## About this exercise
Please give back each line of the material unchanged, but without the images.

## Data under study
********************
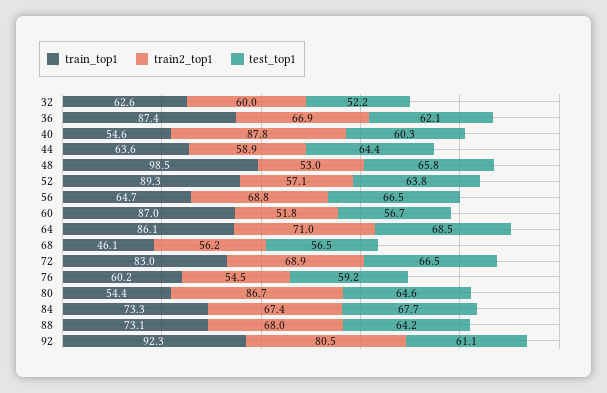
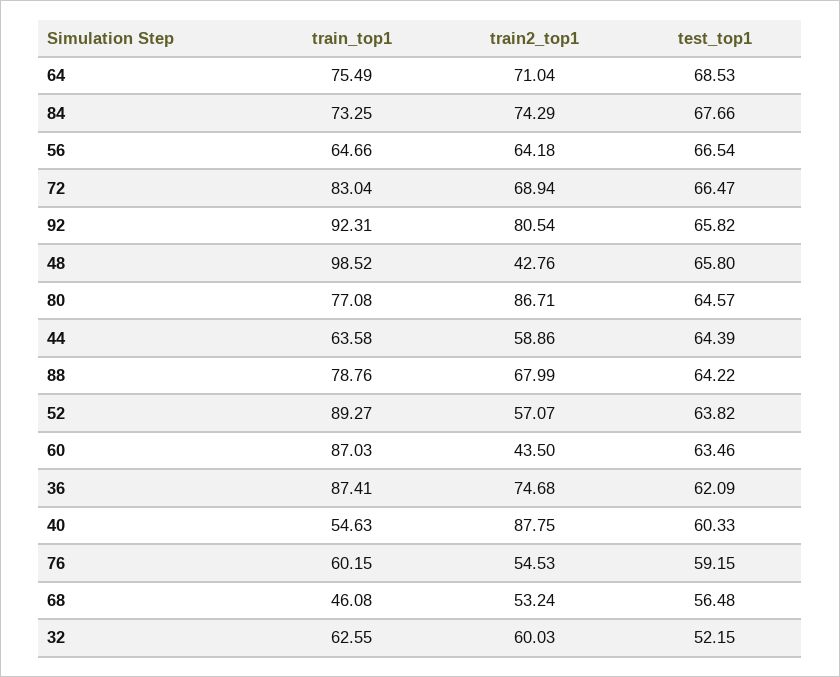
  {
    "train_top1": {
      "32": 62.55,
      "36": 87.41,
      "40": 54.63,
      "44": 63.58,
      "48": 98.52,
      "52": 89.27,
      "56": 64.66,
      "60": 87.03,
-     "64": 86.1,
+     "64": 75.49,
      "68": 46.08,
      "72": 83.04,
      "76": 60.15,
-     "80": 54.4,
+     "80": 77.08,
      "84": 73.25,
-     "88": 73.1,
+     "88": 78.76,
      "92": 92.31
    },
    "train2_top1": {
      "32": 60.03,
-     "36": 66.9,
+     "36": 74.68,
      "40": 87.75,
      "44": 58.86,
-     "48": 53,
+     "48": 42.76,
      "52": 57.07,
-     "56": 68.8,
+     "56": 64.18,
-     "60": 51.8,
+     "60": 43.5,
      "64": 71.04,
-     "68": 56.2,
+     "68": 53.24,
      "72": 68.94,
      "76": 54.53,
      "80": 86.71,
-     "84": 67.4,
+     "84": 74.29,
      "88": 67.99,
      "92": 80.54
    },
    "test_top1": {
      "32": 52.15,
      "36": 62.09,
      "40": 60.33,
      "44": 64.39,
      "48": 65.8,
      "52": 63.82,
      "56": 66.54,
-     "60": 56.7,
+     "60": 63.46,
      "64": 68.53,
      "68": 56.48,
      "72": 66.47,
      "76": 59.15,
      "80": 64.57,
      "84": 67.66,
      "88": 64.22,
-     "92": 61.1
+     "92": 65.82
    }
  }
********************
## Written answer
  {
    "train_top1": {
      "32": 62.55,
      "36": 87.41,
      "40": 54.63,
      "44": 63.58,
      "48": 98.52,
      "52": 89.27,
      "56": 64.66,
      "60": 87.03,
-     "64": 86.1,
+     "64": 75.49,
      "68": 46.08,
      "72": 83.04,
      "76": 60.15,
-     "80": 54.4,
+     "80": 77.08,
      "84": 73.25,
-     "88": 73.1,
+     "88": 78.76,
      "92": 92.31
    },
    "train2_top1": {
      "32": 60.03,
-     "36": 66.9,
+     "36": 74.68,
      "40": 87.75,
      "44": 58.86,
-     "48": 53,
+     "48": 42.76,
      "52": 57.07,
-     "56": 68.8,
+     "56": 64.18,
-     "60": 51.8,
+     "60": 43.5,
      "64": 71.04,
-     "68": 56.2,
+     "68": 53.24,
      "72": 68.94,
      "76": 54.53,
      "80": 86.71,
-     "84": 67.4,
+     "84": 74.29,
      "88": 67.99,
      "92": 80.54
    },
    "test_top1": {
      "32": 52.15,
      "36": 62.09,
      "40": 60.33,
      "44": 64.39,
      "48": 65.8,
      "52": 63.82,
      "56": 66.54,
-     "60": 56.7,
+     "60": 63.46,
      "64": 68.53,
      "68": 56.48,
      "72": 66.47,
      "76": 59.15,
      "80": 64.57,
      "84": 67.66,
      "88": 64.22,
-     "92": 61.1
+     "92": 65.82
    }
  }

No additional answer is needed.